Dental Hygiene Director’s Passion for Inclusive Care Leads to Immersive Education
At Utah Valley University, Dental Hygiene Program Director Sandy Wilson, RDH, MACI, has created a visionary partnership with the Melisa Nellesen Center for Autism to ensure children with autism receive tailored dental experiences that build trust and break barriers.

In a quiet corner of Utah Valley University (UVU) in Orem, a transformation is taking place, not just in oral health, but in hearts, minds, and futures. Now in its seventh year, a powerful partnership between UVU’s Dental Hygiene Program and the Melisa Nellesen Center for Autism is rewriting the narrative on dental care for children with autism spectrum disorder (ASD). At the center of it all is Sandy Wilson, RDH, MACI, program director of dental hygiene and chair of UVU’s Allied Health Department, whose passion for inclusive care has sparked a movement.
“The Melisa Nellesen Center for Autism is such an amazing addition to UVU and the community. I contacted the director, Laurie Bowen, PhD, the first year the center opened to ask if we could partner together,” Wilson recalls. “She was key in allowing me to get this high-impact learning experience going.”
Each year, Wilson integrates a specialized, multistage autism-centered project into her public oral health course. The experience begins with student training on ASD and sensory sensitivities, followed by the creation of customized dental education programs for children at the center. These aren’t one-size-fits-all presentations — they’re immersive, joyful learning moments where future dental hygienists meet kids exactly where they are.
“Following the implementation of the program, my students have a debrief and reflection time. We talk about what went well and what we could have done differently. The majority of students comment they are grateful for this experience. They will be seeing patients with autism in private practice, and this helps prepare them for those appointments,” Wilson shares.
A Nonlinear Career Path
Wilson’s own path to this work was far from linear. A first-generation college student, she studied broadcast journalism simply because her roommates were also majoring in it. After a stint working for Chevron Oil Company as a pumper/gauger monitoring oil wells, a rugged outdoor job she unexpectedly loved, in which her position was downsized, she found herself jobless with a family to support.

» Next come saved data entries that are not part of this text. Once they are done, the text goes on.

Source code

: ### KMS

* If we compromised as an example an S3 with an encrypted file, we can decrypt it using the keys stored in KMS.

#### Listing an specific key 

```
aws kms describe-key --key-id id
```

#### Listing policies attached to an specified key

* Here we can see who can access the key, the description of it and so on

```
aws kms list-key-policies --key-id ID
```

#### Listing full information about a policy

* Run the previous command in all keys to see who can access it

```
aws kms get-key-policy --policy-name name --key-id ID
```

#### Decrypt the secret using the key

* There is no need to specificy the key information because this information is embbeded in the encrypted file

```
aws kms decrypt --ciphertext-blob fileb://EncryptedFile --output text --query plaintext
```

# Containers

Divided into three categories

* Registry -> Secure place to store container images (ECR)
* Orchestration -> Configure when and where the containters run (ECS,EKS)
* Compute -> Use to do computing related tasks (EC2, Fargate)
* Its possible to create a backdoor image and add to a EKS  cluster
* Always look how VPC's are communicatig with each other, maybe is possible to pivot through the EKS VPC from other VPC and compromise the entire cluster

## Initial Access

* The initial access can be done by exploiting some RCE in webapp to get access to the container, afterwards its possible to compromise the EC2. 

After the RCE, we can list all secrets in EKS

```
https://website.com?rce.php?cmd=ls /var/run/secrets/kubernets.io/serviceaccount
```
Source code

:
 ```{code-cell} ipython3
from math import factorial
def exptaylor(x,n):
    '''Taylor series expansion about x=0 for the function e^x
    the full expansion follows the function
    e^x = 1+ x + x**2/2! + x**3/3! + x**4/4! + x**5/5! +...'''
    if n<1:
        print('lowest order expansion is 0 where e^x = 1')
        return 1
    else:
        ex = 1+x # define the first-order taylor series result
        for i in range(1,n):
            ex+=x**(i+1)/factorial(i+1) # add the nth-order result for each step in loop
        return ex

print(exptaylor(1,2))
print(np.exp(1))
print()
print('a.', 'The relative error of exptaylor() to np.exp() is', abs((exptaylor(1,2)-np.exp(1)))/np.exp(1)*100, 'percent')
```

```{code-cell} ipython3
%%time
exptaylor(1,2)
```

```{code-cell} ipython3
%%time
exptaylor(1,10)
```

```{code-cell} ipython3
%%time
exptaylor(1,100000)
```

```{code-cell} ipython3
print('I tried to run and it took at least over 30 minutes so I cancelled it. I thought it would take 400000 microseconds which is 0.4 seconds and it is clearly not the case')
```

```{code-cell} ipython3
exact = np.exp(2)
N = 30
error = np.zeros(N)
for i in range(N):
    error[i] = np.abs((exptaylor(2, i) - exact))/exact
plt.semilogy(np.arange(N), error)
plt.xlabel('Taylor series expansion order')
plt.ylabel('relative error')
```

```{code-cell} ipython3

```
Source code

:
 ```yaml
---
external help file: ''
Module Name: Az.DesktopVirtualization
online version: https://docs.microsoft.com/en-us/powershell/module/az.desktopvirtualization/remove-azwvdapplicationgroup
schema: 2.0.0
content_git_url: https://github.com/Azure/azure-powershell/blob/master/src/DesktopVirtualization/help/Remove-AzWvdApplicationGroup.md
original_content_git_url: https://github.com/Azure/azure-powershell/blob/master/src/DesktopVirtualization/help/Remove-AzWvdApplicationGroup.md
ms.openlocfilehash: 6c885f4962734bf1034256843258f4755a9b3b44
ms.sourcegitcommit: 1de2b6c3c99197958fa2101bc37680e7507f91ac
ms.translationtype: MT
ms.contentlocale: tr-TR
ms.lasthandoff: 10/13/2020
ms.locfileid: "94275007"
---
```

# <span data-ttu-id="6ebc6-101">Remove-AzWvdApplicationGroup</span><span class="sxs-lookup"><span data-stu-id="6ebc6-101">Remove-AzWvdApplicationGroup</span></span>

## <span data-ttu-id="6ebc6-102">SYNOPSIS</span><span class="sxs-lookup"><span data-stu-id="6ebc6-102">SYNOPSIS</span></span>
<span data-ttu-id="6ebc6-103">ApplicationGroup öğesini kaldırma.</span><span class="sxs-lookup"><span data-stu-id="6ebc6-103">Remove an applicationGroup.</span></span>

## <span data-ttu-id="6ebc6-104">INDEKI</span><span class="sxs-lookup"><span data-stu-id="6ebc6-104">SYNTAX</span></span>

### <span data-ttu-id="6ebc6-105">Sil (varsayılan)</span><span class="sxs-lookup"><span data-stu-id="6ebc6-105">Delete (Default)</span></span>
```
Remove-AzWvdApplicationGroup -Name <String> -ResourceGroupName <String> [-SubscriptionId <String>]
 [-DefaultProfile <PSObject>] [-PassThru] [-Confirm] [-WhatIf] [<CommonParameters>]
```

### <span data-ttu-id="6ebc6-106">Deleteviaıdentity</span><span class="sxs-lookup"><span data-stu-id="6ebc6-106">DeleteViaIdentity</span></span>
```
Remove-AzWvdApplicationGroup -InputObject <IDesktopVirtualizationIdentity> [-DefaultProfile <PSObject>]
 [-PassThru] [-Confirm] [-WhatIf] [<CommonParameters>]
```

“One of my close friends, a career counselor, told me, ‘Apply to the dental hygiene program. Its job placement rate is 100%,’” she remembers. “I had to take a few prerequisite classes and applied. I was so fortunate to be accepted on my first attempt. This happy accident turned out to be one of my life’s greatest blessings. I have had 30 years of opportunities provided to me by achieving this degree.”
That journey shaped her deep empathy for students who don’t fit the traditional mold. “I wasn’t from a dental family. I don’t think I had ever even looked in another person’s mouth before dental hygiene school,” Wilson comments. “I would tell students with similar life experiences that if they are willing to work hard, they can make it happen. If they love working with people and want to help improve patients’ health, they are in the right profession.”
Experience-Based Learning
And for students in Wilson’s program, the reward comes not just in skills, but in experiences. Through their work with the Melisa Nellesen Center for Autism, they learn to adjust tone, modify clinical environments, and collaborate with caregivers and therapists. They see the powerful results of trust-based care.
“One high-impact moment for many students occurs the first time a nonverbal child with autism successfully completes a cleaning after weeks of gradual desensitization. It’s a breakthrough, not just for the patient, but for the student, who sees firsthand how perseverance and empathy can transform outcomes,” Wilson explains.
Such hands-on, service-based learning experiences appropriately prepare dental hygiene students for the realities and demands of modern healthcare. Oral health professionals are expected to provide more than just prophylaxes.
“In today’s healthcare landscape, professionals are not only expected to be technically proficient but also culturally competent, adaptable, and empathetic,” Wilson notes. The Center for Autism partnership provides an immersive, real-world environment where students must adapt clinical techniques to meet the diverse needs of neurodivergent patients — something textbooks alone cannot teach.”